A Scent Of Ohelo Berry is a bewildering composition inspired by the fruit of a deciduous plant, endemic to most islands of Hawaii, that grows on lava flows and freshly disturbed volcanic ash. Here, Vaugrand and Bonneau's prog explorations come to full fruition. At first with the alienating spacious EM soundscape of 43xx Mogul Station that segues into On A Wire's minimal acoustics and gentle flowing melodies that distinctively echo Pink Floyd's Dark Side Of The Moon. Then suddenly it turns full-on King Crimson in Breakfast Time with dissonant jamming arrangements, estranging complexities, and vocals that bring Franck Carducci to mind. Torpedo-267 energetically follows with a fiercely bombastic outburst of psychedelic heavy rock that comfortably settles in the uplifting dreamy atmospheres of To Lift Up Our Hearts.

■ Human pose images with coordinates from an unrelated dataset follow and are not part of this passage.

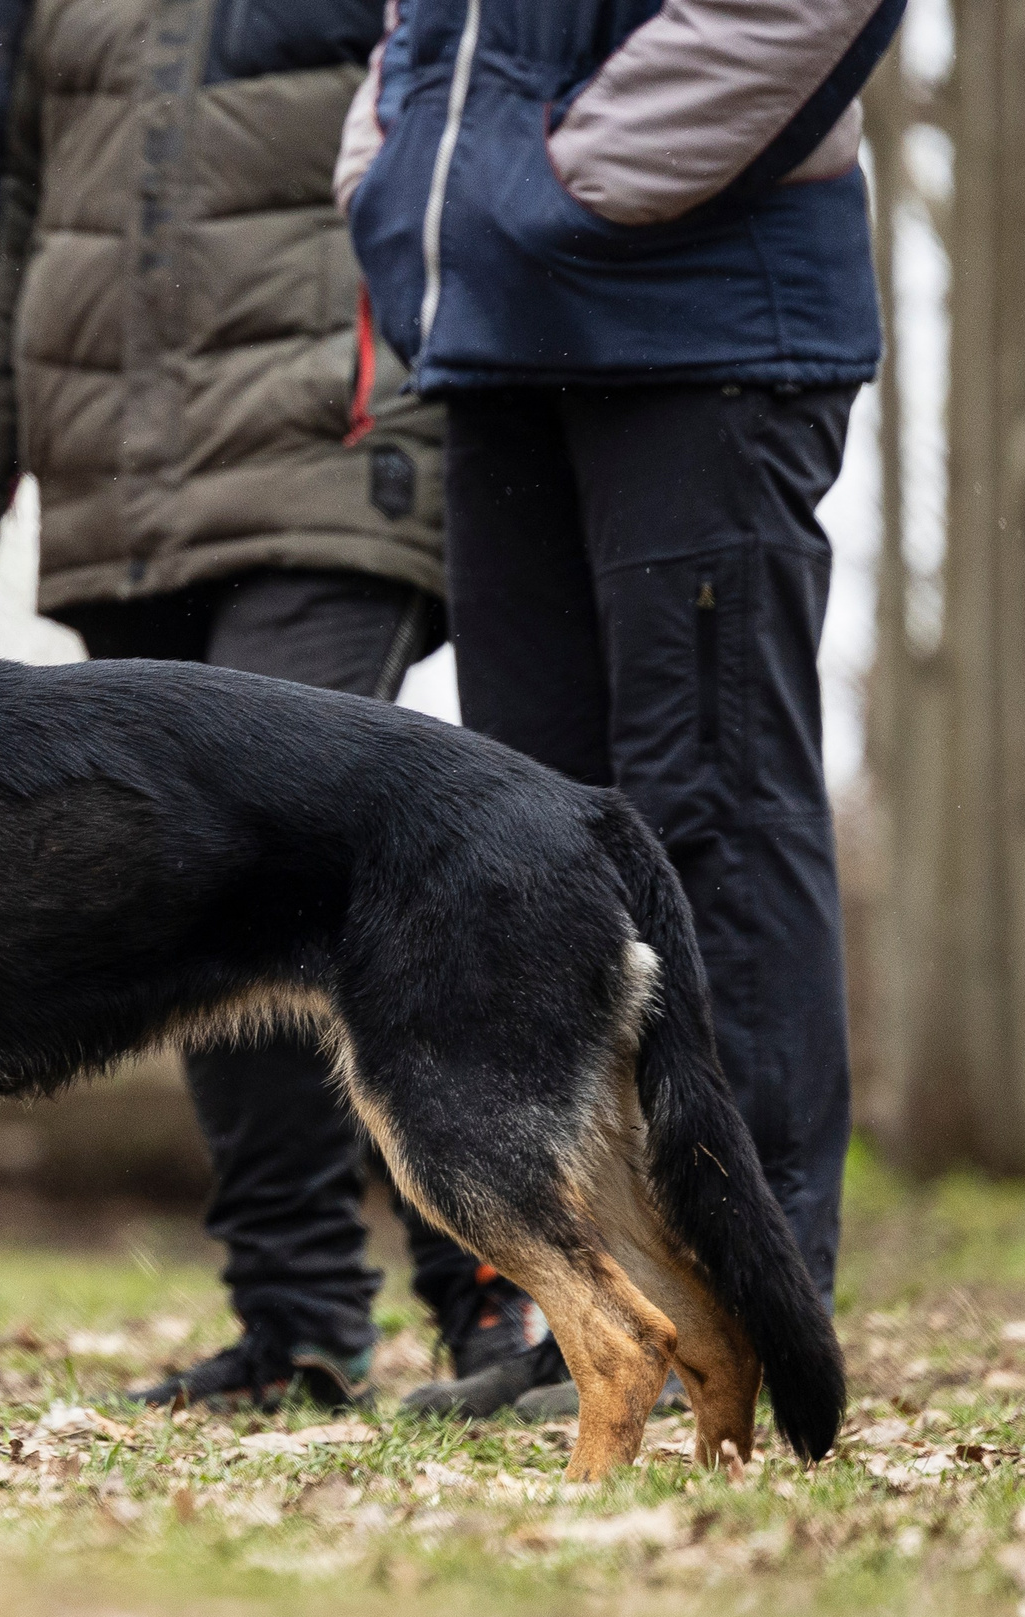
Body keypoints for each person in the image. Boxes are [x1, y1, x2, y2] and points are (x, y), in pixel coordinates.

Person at [0, 0, 557, 1412]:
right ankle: (298, 1320)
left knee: (348, 883)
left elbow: (458, 155)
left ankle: (496, 1294)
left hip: (335, 467)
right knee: (185, 910)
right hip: (115, 501)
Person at [338, 0, 904, 1407]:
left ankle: (758, 1302)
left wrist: (553, 182)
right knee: (544, 864)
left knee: (711, 810)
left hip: (699, 320)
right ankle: (607, 1319)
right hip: (502, 338)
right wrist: (402, 167)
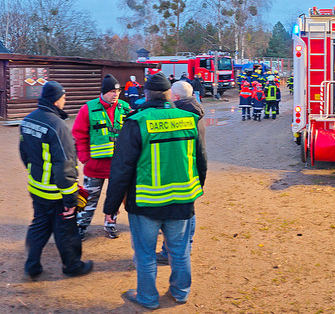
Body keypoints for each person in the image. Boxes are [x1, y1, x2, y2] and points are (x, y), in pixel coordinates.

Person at [104, 72, 207, 309]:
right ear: (169, 94)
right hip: (182, 200)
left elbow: (121, 169)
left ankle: (148, 298)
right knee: (180, 252)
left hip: (146, 203)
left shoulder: (136, 122)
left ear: (146, 94)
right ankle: (180, 293)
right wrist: (195, 189)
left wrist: (111, 207)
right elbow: (201, 160)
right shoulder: (188, 119)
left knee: (146, 254)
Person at [19, 81, 93, 278]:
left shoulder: (28, 120)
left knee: (39, 225)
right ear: (57, 99)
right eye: (64, 97)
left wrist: (34, 172)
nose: (65, 100)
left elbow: (23, 152)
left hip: (36, 187)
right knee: (66, 230)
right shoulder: (57, 126)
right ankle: (73, 266)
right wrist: (70, 198)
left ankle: (32, 265)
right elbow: (65, 165)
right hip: (56, 191)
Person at [72, 74, 131, 240]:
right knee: (89, 198)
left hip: (118, 165)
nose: (115, 94)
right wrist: (85, 158)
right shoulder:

Progressively rocking onwards in 70s fashion with a Spirit meets The Who vibe is Stop Wondering Why. This highly enjoyable and firmly captivating composition then grows an enticing pair of wonderful funky wings in the adventurous instrumental Nene (Branta Sandvicensis). Its excellent challenging rhythms and outstanding guitar work strikingly envisions Hats Off Gentlemen, It's Adequate.
Stop Wondering Why (Reprise) offers a revisit of motives and themes in gentle acoustics elevated by percussive elements that in turn ultimately glides into the beautiful instrumental A Contrastic Duet Scene. The closing segment has bluesy guitar and synth flows that, next to lasting impressions of Pink Floyd, scrumptiously airs those of Eloy.

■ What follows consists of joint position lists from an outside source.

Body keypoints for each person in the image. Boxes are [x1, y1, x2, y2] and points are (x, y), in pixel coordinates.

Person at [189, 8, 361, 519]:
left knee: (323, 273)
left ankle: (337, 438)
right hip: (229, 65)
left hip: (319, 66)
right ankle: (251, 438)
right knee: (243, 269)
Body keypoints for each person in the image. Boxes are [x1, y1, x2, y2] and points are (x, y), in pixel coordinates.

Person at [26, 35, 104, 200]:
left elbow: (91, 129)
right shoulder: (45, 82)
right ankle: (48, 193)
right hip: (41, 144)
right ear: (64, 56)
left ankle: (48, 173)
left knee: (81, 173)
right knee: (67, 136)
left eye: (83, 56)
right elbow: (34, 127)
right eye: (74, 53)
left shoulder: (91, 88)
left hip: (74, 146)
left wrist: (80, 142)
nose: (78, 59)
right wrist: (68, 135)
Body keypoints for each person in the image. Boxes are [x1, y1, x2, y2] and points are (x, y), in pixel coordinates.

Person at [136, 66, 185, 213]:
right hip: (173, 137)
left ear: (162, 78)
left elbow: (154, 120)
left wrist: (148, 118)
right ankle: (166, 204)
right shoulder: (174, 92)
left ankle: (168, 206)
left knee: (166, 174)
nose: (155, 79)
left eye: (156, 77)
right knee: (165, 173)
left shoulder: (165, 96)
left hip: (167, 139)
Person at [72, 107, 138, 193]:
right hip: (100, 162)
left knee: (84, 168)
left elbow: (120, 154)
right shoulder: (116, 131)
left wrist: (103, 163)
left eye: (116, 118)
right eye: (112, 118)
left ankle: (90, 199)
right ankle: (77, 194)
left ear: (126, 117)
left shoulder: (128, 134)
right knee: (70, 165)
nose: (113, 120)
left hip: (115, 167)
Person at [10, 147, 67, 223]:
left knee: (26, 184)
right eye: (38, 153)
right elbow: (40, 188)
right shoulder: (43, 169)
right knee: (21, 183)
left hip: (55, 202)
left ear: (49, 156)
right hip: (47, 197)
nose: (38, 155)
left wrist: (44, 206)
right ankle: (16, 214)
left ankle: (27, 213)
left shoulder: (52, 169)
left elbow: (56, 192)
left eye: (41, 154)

Admittedly I had some reservations at first. However, in the finest progressive tradition, this debut by Pretty Soily Company grows at each turn and starts to beautifully share and reveal its many musical secrets over time. As a result, my reservations have now fully melted away like snow in summer. Especially in case of the epic suite A Scent Of Ohelo Berry, which transformed from sounding "incoherently fragmented" into a firmly resonating "sequaciously cohesive" during my multiple listening processes.
This composition alone has surely whetted my appetite for more. And overall made my conclusion a fairly straight forward one: the highly recommended Pretty Soily Company is pretty good company to enjoy for anyone who fancies the retro-inspired psychedelic pop end of the progressive rock spectrum. An excellent effort worth checking out.